What is needed :: When the word "were" shows up in a line of the records below, copy that line.

Provided information ::

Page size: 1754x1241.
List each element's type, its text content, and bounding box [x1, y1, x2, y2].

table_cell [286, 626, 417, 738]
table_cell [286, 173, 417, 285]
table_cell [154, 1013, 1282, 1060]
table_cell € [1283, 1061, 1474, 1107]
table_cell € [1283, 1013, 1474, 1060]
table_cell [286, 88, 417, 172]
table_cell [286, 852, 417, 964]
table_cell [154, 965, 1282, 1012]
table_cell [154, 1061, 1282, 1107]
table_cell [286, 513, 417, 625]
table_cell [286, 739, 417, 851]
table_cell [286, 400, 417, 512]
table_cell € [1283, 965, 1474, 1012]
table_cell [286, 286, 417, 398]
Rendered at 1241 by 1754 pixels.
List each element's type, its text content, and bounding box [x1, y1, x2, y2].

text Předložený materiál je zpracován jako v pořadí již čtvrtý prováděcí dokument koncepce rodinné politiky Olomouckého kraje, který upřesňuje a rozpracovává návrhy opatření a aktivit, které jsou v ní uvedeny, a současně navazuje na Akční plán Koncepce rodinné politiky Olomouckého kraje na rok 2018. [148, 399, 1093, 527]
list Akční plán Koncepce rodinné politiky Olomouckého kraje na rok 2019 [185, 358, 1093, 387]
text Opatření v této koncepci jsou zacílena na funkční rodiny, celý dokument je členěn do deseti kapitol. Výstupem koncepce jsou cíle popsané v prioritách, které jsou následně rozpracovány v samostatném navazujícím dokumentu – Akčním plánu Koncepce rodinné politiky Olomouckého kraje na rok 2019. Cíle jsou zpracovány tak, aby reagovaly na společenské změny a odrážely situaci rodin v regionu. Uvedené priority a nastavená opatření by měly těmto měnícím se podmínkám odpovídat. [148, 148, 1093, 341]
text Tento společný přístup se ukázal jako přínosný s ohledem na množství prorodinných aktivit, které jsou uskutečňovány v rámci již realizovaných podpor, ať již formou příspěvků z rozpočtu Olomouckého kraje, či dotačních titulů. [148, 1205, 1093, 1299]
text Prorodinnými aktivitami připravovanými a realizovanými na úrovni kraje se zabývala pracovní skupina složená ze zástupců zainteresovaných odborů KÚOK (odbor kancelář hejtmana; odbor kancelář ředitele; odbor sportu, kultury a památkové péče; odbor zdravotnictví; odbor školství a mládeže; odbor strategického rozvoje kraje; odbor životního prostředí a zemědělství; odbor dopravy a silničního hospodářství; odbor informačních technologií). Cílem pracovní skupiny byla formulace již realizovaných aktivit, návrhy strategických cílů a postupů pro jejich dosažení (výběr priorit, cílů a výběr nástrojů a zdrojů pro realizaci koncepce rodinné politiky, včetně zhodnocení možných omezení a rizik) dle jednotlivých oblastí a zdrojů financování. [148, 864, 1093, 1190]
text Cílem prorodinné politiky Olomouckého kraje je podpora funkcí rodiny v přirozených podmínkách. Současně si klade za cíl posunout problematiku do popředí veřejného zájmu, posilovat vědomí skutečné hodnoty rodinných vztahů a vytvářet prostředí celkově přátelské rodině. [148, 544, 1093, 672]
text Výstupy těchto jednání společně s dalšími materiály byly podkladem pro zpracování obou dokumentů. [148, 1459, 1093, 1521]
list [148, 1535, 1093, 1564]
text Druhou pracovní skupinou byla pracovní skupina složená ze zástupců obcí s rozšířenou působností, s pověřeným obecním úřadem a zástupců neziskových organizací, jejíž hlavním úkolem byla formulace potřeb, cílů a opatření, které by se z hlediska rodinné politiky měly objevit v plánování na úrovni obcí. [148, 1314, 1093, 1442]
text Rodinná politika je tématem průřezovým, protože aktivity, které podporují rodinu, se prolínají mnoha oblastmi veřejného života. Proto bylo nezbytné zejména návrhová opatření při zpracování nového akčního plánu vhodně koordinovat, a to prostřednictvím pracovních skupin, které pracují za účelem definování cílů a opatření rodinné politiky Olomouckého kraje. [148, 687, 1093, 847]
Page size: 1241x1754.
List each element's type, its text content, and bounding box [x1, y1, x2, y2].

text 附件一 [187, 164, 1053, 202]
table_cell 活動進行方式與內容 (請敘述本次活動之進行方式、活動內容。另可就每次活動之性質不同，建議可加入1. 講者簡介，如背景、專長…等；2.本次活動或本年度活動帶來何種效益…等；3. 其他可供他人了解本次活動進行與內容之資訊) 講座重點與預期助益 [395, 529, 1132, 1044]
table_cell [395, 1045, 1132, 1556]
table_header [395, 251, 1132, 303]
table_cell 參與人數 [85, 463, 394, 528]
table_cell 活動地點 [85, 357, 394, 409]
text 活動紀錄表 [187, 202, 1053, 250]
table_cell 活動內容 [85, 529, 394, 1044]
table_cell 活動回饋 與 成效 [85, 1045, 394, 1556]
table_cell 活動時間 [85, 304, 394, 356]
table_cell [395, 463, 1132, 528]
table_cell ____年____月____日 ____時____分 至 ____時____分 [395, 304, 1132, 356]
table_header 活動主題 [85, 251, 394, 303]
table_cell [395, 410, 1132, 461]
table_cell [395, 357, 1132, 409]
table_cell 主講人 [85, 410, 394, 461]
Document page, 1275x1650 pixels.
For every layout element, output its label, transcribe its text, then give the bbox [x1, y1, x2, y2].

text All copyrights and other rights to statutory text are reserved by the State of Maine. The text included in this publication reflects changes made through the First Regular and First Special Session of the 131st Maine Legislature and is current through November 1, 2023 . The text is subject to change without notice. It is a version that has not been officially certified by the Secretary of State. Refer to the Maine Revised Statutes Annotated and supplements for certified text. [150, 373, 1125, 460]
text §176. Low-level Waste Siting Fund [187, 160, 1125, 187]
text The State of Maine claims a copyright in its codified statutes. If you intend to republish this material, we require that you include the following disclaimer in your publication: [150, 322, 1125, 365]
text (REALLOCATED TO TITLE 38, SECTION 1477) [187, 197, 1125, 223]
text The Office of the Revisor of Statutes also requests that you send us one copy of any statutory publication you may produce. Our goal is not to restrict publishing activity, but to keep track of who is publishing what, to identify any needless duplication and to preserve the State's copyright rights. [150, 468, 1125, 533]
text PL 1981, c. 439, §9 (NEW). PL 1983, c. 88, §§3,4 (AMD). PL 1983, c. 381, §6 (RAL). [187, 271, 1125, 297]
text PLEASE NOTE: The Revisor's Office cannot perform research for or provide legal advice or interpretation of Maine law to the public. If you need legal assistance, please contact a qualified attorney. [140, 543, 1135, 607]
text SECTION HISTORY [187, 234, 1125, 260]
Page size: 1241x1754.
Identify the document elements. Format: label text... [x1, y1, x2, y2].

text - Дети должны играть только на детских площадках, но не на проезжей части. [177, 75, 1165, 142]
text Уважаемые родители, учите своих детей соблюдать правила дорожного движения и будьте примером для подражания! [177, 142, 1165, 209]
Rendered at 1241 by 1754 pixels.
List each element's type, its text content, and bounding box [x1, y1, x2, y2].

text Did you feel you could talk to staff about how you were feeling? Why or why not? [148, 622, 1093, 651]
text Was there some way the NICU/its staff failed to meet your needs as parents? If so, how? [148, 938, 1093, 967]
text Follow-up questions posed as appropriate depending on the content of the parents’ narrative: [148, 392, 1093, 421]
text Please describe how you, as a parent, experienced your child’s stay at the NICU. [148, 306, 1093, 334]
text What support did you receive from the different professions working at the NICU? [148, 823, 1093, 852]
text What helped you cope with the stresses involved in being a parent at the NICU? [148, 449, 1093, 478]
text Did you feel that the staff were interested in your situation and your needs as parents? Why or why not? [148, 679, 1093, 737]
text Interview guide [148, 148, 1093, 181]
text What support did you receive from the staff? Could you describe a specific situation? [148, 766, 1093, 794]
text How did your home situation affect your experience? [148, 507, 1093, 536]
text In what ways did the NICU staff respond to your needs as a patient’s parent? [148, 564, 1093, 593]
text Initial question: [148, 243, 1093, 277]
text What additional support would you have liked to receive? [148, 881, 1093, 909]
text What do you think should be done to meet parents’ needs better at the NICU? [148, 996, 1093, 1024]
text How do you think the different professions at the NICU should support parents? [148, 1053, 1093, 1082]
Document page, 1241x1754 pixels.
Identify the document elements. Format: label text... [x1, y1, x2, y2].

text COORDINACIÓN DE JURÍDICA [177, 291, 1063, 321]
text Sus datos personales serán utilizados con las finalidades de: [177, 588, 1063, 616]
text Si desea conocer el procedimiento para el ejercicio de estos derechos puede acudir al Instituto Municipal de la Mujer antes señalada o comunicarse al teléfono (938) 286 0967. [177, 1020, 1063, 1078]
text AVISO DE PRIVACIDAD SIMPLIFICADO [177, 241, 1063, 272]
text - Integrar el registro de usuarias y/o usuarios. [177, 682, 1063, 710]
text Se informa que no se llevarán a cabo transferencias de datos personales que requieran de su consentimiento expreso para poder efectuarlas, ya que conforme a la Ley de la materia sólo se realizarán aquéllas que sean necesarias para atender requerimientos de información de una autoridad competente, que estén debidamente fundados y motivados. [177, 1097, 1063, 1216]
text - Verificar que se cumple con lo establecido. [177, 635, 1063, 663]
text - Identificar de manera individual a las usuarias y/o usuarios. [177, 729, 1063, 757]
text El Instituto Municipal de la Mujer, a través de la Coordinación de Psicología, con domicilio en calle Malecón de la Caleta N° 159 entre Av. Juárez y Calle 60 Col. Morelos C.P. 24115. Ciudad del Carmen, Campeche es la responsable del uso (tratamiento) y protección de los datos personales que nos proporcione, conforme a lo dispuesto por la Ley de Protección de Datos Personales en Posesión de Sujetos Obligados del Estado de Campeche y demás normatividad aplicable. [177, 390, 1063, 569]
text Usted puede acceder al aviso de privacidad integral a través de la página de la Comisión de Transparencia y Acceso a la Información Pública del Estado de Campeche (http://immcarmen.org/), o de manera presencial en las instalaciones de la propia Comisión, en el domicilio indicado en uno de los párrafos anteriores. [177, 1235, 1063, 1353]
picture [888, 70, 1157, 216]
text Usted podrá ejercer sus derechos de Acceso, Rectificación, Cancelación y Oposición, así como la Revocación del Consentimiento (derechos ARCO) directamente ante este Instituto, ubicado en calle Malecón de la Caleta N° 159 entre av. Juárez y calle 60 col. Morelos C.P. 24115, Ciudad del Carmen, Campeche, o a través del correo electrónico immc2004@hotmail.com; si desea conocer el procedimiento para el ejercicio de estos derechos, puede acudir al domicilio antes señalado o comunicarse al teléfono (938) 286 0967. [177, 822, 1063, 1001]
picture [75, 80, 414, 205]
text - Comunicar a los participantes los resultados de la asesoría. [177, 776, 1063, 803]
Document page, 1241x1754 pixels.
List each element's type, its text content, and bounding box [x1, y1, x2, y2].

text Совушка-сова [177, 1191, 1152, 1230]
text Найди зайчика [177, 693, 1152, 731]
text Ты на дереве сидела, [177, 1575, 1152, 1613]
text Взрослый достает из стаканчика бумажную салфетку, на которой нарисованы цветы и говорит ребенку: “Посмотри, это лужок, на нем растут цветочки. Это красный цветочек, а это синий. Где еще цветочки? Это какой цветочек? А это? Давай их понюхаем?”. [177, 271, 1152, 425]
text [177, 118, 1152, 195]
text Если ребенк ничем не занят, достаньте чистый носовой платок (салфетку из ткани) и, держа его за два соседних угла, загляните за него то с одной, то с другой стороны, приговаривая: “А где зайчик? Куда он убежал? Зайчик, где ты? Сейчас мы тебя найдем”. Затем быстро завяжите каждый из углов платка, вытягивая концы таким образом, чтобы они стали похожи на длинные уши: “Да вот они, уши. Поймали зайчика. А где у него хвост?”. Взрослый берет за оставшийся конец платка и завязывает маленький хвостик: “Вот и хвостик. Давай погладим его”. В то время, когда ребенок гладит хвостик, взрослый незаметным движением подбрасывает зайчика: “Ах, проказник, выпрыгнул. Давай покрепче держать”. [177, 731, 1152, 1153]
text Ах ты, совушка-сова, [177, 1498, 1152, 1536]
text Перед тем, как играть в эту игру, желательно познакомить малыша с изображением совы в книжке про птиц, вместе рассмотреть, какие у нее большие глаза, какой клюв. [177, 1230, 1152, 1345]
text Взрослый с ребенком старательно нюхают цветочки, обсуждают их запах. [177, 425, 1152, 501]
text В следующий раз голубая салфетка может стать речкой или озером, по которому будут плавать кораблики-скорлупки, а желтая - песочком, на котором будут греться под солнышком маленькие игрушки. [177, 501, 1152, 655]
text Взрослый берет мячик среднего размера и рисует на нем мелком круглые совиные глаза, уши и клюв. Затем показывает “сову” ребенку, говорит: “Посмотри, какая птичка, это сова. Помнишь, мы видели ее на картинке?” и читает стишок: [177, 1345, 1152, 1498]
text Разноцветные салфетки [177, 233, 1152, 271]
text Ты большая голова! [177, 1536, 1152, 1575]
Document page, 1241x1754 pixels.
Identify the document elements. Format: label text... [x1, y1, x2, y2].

Solution to this task ::
text Did you feel you could talk to staff about how you were feeling? Why or why not? [148, 622, 1093, 651]
text Did you feel that the staff were interested in your situation and your needs as parents? Why or why not? [148, 679, 1093, 737]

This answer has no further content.